Computers Replace Musicians In West End Musical
Albanach writes "The Scotsman newspaper is reporting that despite opposition from the Musician's Union, Sir Cameron Mackintosh will proceed with his plan to replace one half of the musicians in his musical Les Miserables with a computer synthesiser. The Times claims that using Sinfonia will allow the show, the third longest running musical in history, to replace 11 musicians saving 5,000 GBP ($9,450 US) per week. Sinfonia consisits of 2 PCs, one master and one backup, controlled by an trained operator using a musical keyboard."
What is the point in going to see live, but fake, music?
Just my 0.02$
DrkBr
To address a few of the concerns raised here:
Les Mis is not a play, it is a musical. In fact, there is little to no spoken word in Les Mis making it almost an opera, which would make the music quite important.
Many people seem to think that if all the musicians are doing is playing from the score, then a machine may as well be doing it. To me, that's like saying, "if all the actors are doing is reading from the script, then we may as well replace them with robots." The fact is, despite the mess of markings that is a classical score, there are many more things not on that page that musicians are expected to fill in. There is a passion and subtlety of emotion, expression, articualtion, and sound that no machine can reproduce.

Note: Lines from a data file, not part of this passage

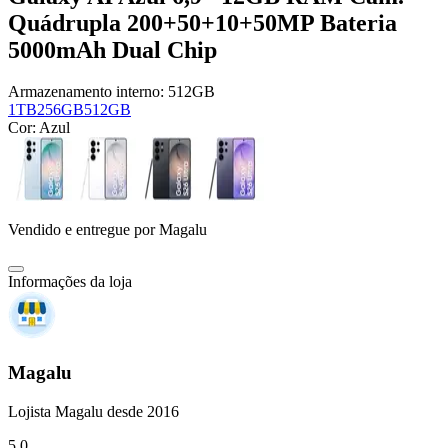
Quádrupla 200+50+10+50MP Bateria
5000mAh Dual Chip
Armazenamento interno:
512GB
1TB
256GB
512GB
Cor:
Azul
Vendido e entregue por
Magalu
Informações da loja
Magalu
Lojista Magalu desde 2016
5.0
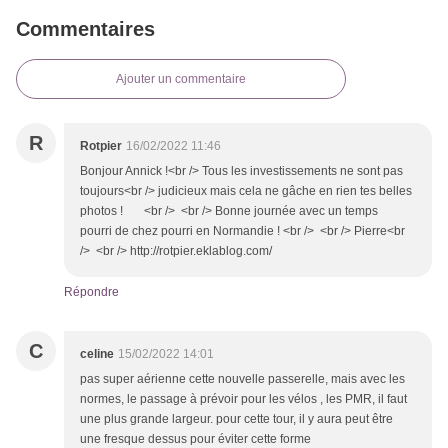
Commentaires
Ajouter un commentaire
R
Rotpier
16/02/2022 11:46
Bonjour Annick !<br /> Tous les investissements ne sont pas
toujours<br /> judicieux mais cela ne gâche en rien tes belles
photos ! <br /> <br /> Bonne journée avec un temps
pourri de chez pourri en Normandie ! <br /> <br /> Pierre<br
/> <br /> http://rotpier.eklablog.com/
Répondre
C
celine
15/02/2022 14:01
pas super aérienne cette nouvelle passerelle, mais avec les
normes, le passage à prévoir pour les vélos , les PMR, il faut
une plus grande largeur. pour cette tour, il y aura peut être
une fresque dessus pour éviter cette forme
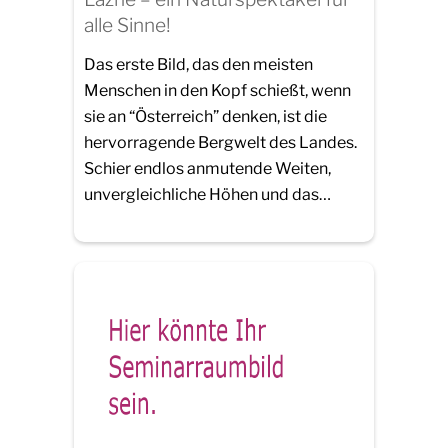
alle Sinne!
Das erste Bild, das den meisten
Menschen in den Kopf schießt, wenn
sie an “Österreich” denken, ist die
hervorragende Bergwelt des Landes.
Schier endlos anmutende Weiten,
unvergleichliche Höhen und das…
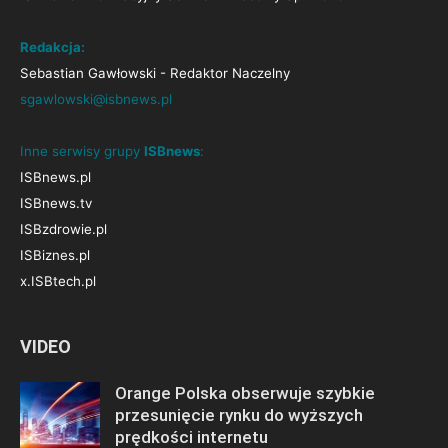
Redakcja:
Sebastian Gawłowski - Redaktor Naczelny
sgawlowski@isbnews.pl
Inne serwisy grupy
ISBnews
:
ISBnews.pl
ISBnews.tv
ISBzdrowie.pl
ISBiznes.pl
x.ISBtech.pl
VIDEO
Orange Polska obserwuje szybkie
przesunięcie rynku do wyższych
prędkości internetu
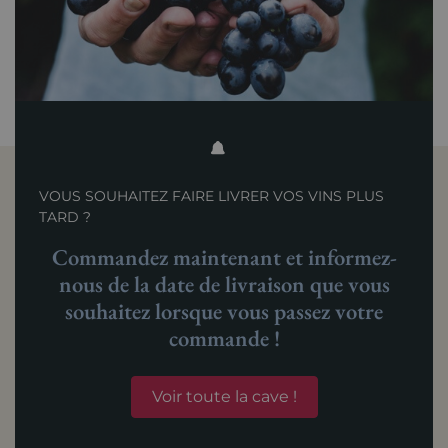
VOUS SOUHAITEZ FAIRE LIVRER VOS VINS PLUS
TARD ?
Commandez maintenant et informez-
nous de la date de livraison que vous
souhaitez lorsque vous passez votre
commande !
Voir toute la cave !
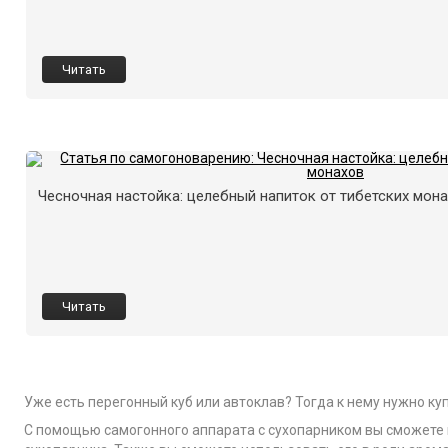
Читать
Чесночная настойка: целебный напиток от тибетских мон
Читать
Уже есть перегонный куб или автоклав? Тогда к нему нужно к
С помощью самогонного аппарата с сухопарником вы сможете 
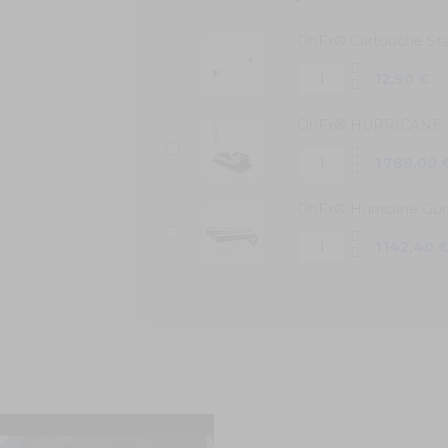
OhFx® Cartouche Stan
12,90 €
OhFx® HURRICANE - Ma
1 788,00 
OhFx® Hurricane Gun 
1 142,40 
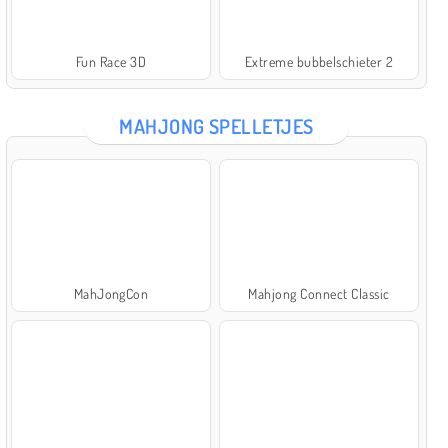
Fun Race 3D
Extreme bubbelschieter 2
MAHJONG SPELLETJES
MahJongCon
Mahjong Connect Classic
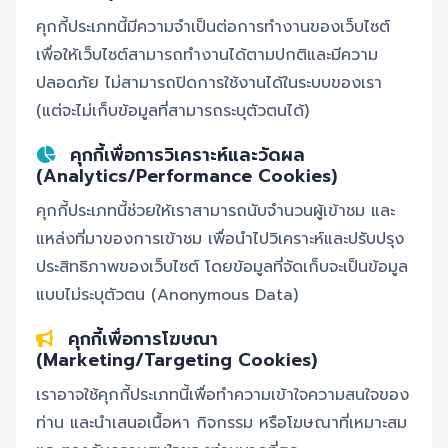
คุกกี้ประเภทนี้มีความจำเป็นต่อการทำงานของเว็บไซต์
เพื่อให้เว็บไซต์สามารถทำงานได้ตามปกติและมีความ
ปลอดภัย ไม่สามารถปิดการใช้งานได้ในระบบของเรา
(แต่จะไม่เก็บข้อมูลที่สามารถระบุตัวตนได้)
คุกกี้เพื่อการวิเคราะห์และวัดผล
(Analytics/Performance Cookies)
คุกกี้ประเภทนี้ช่วยให้เราสามารถนับจำนวนผู้เข้าชม และ
แหล่งที่มาของการเข้าชม เพื่อนำไปวิเคราะห์และปรับปรุง
ประสิทธิภาพของเว็บไซต์ โดยข้อมูลที่จัดเก็บจะเป็นข้อมูล
แบบไม่ระบุตัวตน (Anonymous Data)
คุกกี้เพื่อการโฆษณา
(Marketing/Targeting Cookies)
เราอาจใช้คุกกี้ประเภทนี้เพื่อทำความเข้าใจความสนใจของ
ท่าน และนำเสนอเนื้อหา กิจกรรม หรือโฆษณาที่เหมาะสม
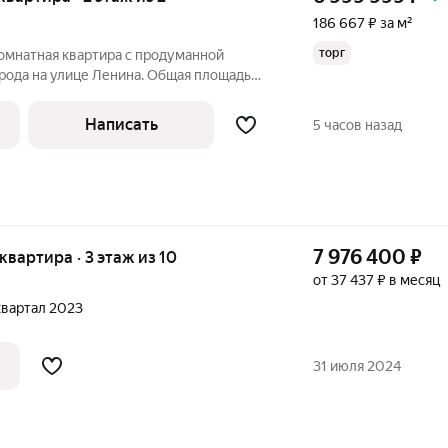
186 667 ₽ за м²
торг
омнатная квартира с продуманной
рода на улице Ленина. Общая площадь
жилая 22 кв.м. Ремонт косметический,
у и при необходимости легко подойдёт
Написать
5 часов назад
7 976 400
₽
 квартира · 3 этаж из 10
от 37 437 ₽ в месяц
 квартал 2023
31 июля 2024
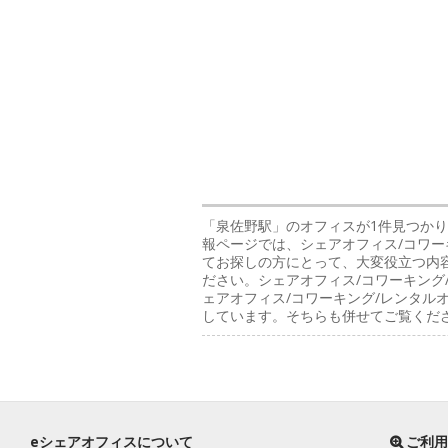
「泉佐野駅」のオフィス
が1件見つかり
報ページでは、シェアオフィス/コワー
てお探しの方にとって、大変役立つ内
ださい。シェアオフィス/コワーキング
ェアオフィス/コワーキング/レンタ
しています。そちらも併せてご覧くだ
eシェアオフィスについて
ご利用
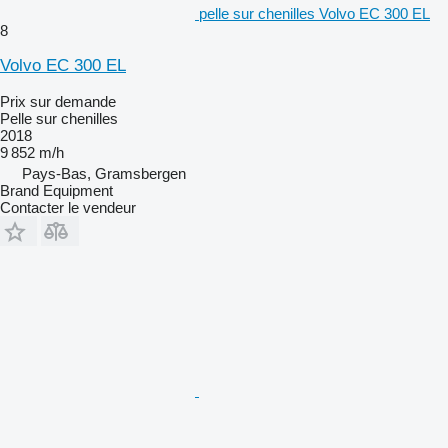
pelle sur chenilles Volvo EC 300 EL
8
Volvo EC 300 EL
Prix sur demande
Pelle sur chenilles
2018
9 852 m/h
Pays-Bas, Gramsbergen
Brand Equipment
Contacter le vendeur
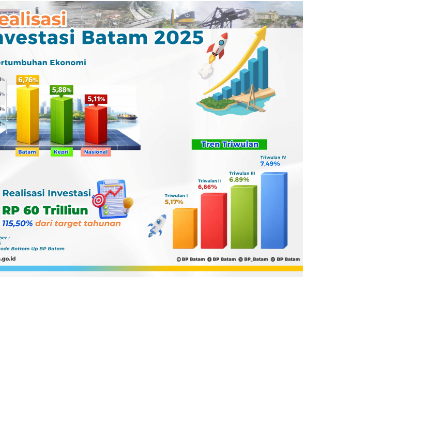
Pertamina
Dilaporkan ke
Kejaksaan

As a classicaly trained musician soon to graduate with my Master's in performance, I may be a bit biased, but the majority of my training hinges on those very points. Playing the music on the page is a given, you just have to be able to do at least that. What gets you a job and makes the music worth listening to, is doing more than what's on the page.

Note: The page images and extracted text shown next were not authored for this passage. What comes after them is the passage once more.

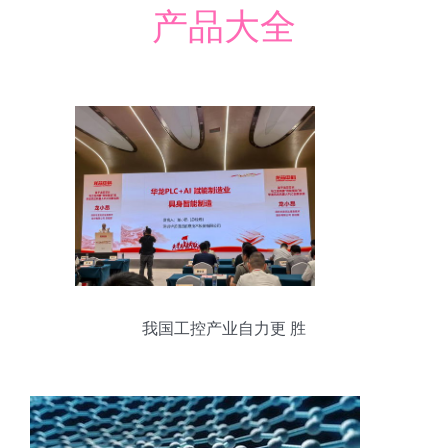
产品大全
我国工控产业自力更 胜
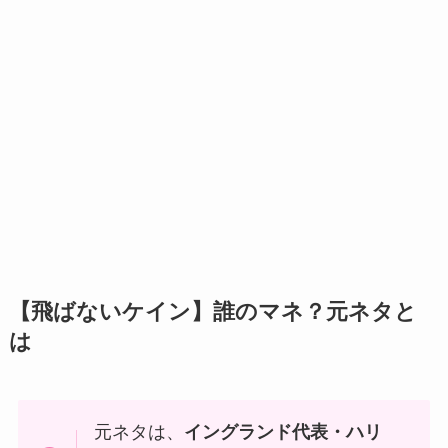
【飛ばないケイン】誰のマネ？元ネタと
は
元ネタは、
イングランド代表・ハリ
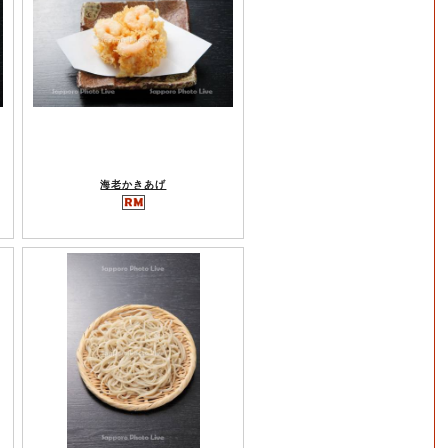
海老かきあげ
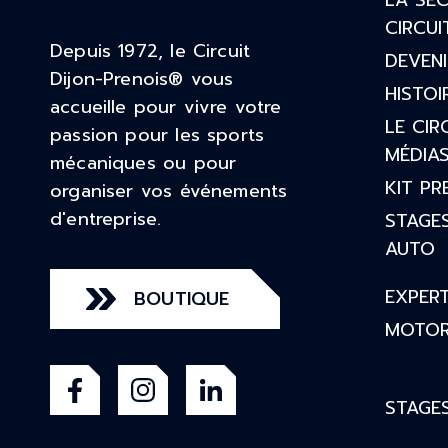
LA SÉC
CIRCUI
Depuis 1972, le Circuit
DEVENI
Dijon-Prenois® vous
HISTOI
accueille pour vivre votre
LE CIR
passion pour les sports
MÉDIA
mécaniques ou pour
KIT PR
organiser vos événements
d'entreprise.
STAGE
AUTO
EXPERT
BOUTIQUE
MOTOR
STAGE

Now admittedly, that's hard to do for a show that's been running for so long. Many people have pointed out the business end of this decission. So, lets look at this from a business point of view...If the market demand for performance of this show no longer supports it being preformed in a space big enough, then the market has no more need for this show. Maybe it's time to learn a new show.
I think that all adds up to about $.04. Thanks for reading
(FYI, the most useful definition I've heard is that rap refers to the musical form, hip hop to the culture, which also includes breakdance and grafiti art)

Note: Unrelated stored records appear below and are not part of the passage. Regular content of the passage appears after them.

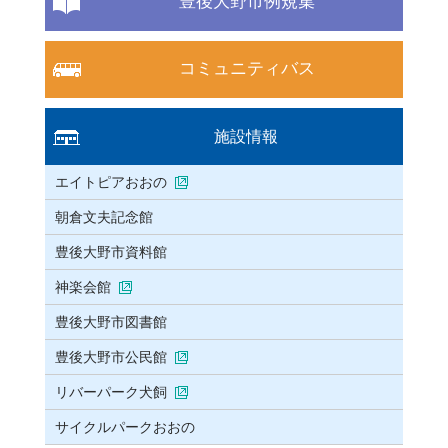
豊後大野市例規集
コミュニティバス
施設情報
エイトピアおおの
朝倉文夫記念館
豊後大野市資料館
神楽会館
豊後大野市図書館
豊後大野市公民館
リバーパーク犬飼
サイクルパークおおの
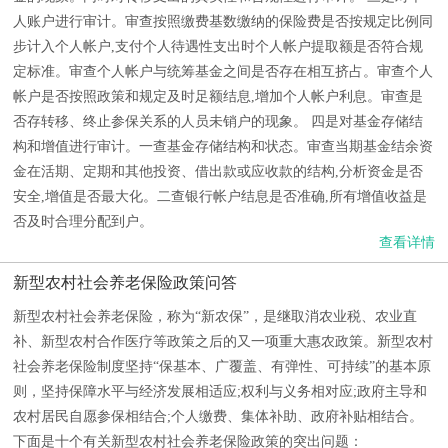
人账户进行审计。审查按照缴费基数缴纳的保险费是否按规定比例同
步计入个人帐户,支付个人待遇性支出时个人帐户提取额是否符合规
定标准。审查个人帐户与统筹基金之间是否存在相互挤占。审查个人
帐户是否按照政策和规定及时足额结息,增加个人帐户利息。审查是
否存转移、终止参保关系的人员未销户的现象。 四是对基金存储结
构和增值进行审计。一查基金存储结构和状态。审查当期基金结余资
金在活期、定期和其他投资、借出款或应收款的结构,分析资金是否
安全,增值是否最大化。二查银行帐户结息是否准确,所有增值收益是
否及时合理分配到户。
查看详情
新型农村社会养老保险政策问答
新型农村社会养老保险，称为“新农保”，是继取消农业税、农业直
补、新型农村合作医疗等政策之后的又一项重大惠农政策。新型农村
社会养老保险制度坚持“保基本、广覆盖、有弹性、可持续”的基本原
则，坚持保障水平与经济发展相适应;权利与义务相对应;政府主导和
农村居民自愿参保相结合;个人缴费、集体补助、政府补贴相结合。
下面是十个有关新型农村社会养老保险政策的突出问题：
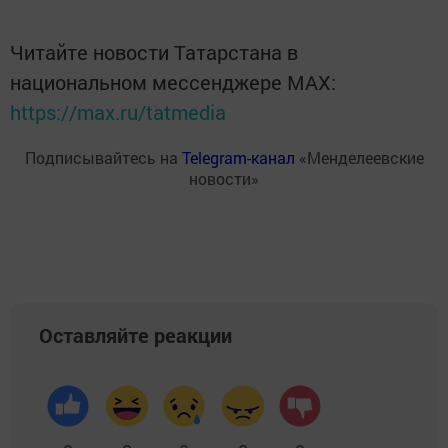
Читайте новости Татарстана в
национальном мессенджере MАХ:
https://max.ru/tatmedia
Подписывайтесь на
Telegram-канал
«Менделеевские
новости»
Оставляйте реакции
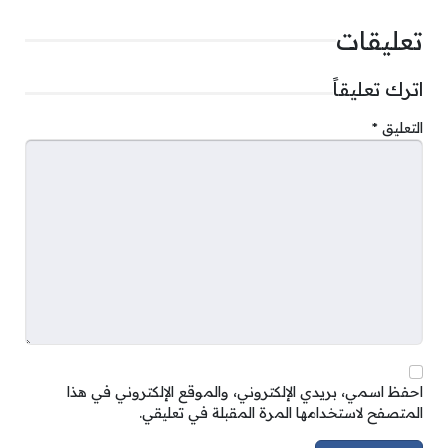
تعليقات
اترك تعليقاً
التعليق
*
احفظ اسمي، بريدي الإلكتروني، والموقع الإلكتروني في هذا
المتصفح لاستخدامها المرة المقبلة في تعليقي.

Rap is a drum machine and a rhyme dictionary in the same way that blues is four chords and a gravelly voice, or jazz is hitting the wrong keys and pretending you did it on purpose, or rock is two power chords and a stage show, or classical is machine-like repetition of a score. There are recordings that fit those descriptions, and before you get used to the form it might all sound like that. There's also a hell of a lot more to it -- but if you don't care to learn, more power to you, it's probably not for you anyway.
If you like rock, or blues, or jazz, or classical, though, you are hereby prohibited from making stupid generalizations about rap.